■ Task statement:
Given the records below, the lines starting at the line with "CONSUL DEMOCRACY application" and ending at the line with "Coach on Call - March 2016" should be output exactly, both end lines kept and pictures left out.

■ Data for this exercise:
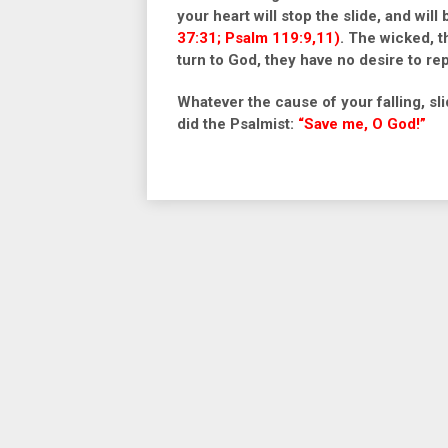
your heart will stop the slide, and wil
37:31; Psalm 119:9,11)
.
The wicked, th
turn to God, they have no desire to re
Whatever the cause of your falling, sli
did the Psalmist:
“Save me, O God!”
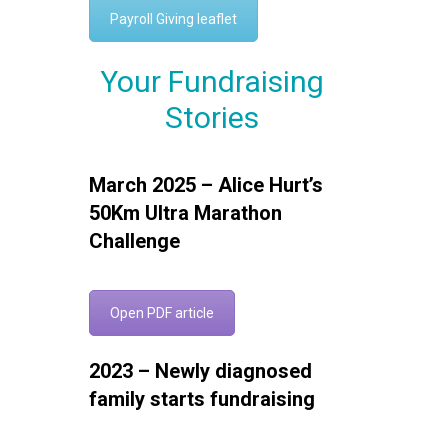
Payroll Giving leaflet
Your Fundraising
Stories
March 2025 – Alice Hurt’s
50Km Ultra Marathon
Challenge
Open PDF article
2023 – Newly diagnosed
family starts fundraising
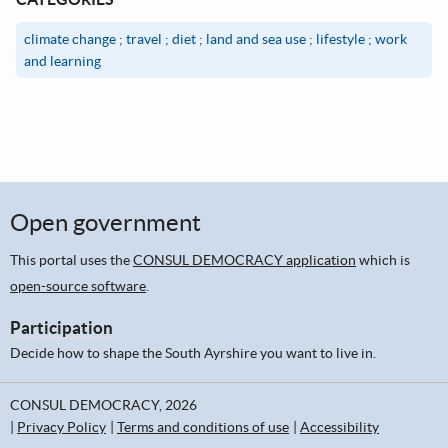
climate change ; travel ; diet ; land and sea use ; lifestyle ; work
and learning
Open government
This portal uses the
CONSUL DEMOCRACY application
which is
open-source software
.
Participation
Decide how to shape the South Ayrshire you want to live in.
CONSUL DEMOCRACY, 2026
Privacy Policy
Terms and conditions of use
Accessibility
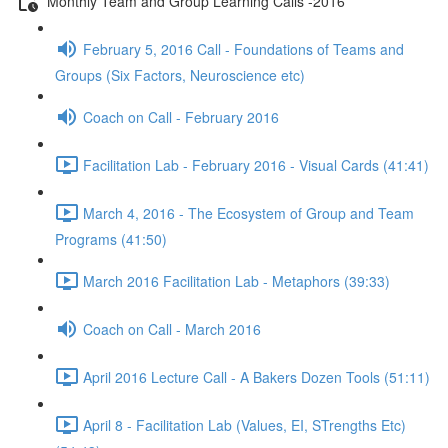
Monthly Team and Group Learning Calls -2016
February 5, 2016 Call - Foundations of Teams and
Groups (Six Factors, Neuroscience etc)
Coach on Call - February 2016
Facilitation Lab - February 2016 - Visual Cards (41:41)
March 4, 2016 - The Ecosystem of Group and Team
Programs (41:50)
March 2016 Facilitation Lab - Metaphors (39:33)
Coach on Call - March 2016
April 2016 Lecture Call - A Bakers Dozen Tools (51:11)
April 8 - Facilitation Lab (Values, EI, STrengths Etc)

■ Written reply:
CONSUL DEMOCRACY application
which is
open-source software
.
Participation
Decide how to shape the South Ayrshire you want to live in.
CONSUL DEMOCRACY, 2026
Privacy Policy
Terms and conditions of use
Accessibility
Monthly Team and Group Learning Calls -2016
February 5, 2016 Call - Foundations of Teams and
Groups (Six Factors, Neuroscience etc)
Coach on Call - February 2016
Facilitation Lab - February 2016 - Visual Cards (41:41)
March 4, 2016 - The Ecosystem of Group and Team
Programs (41:50)
March 2016 Facilitation Lab - Metaphors (39:33)
Coach on Call - March 2016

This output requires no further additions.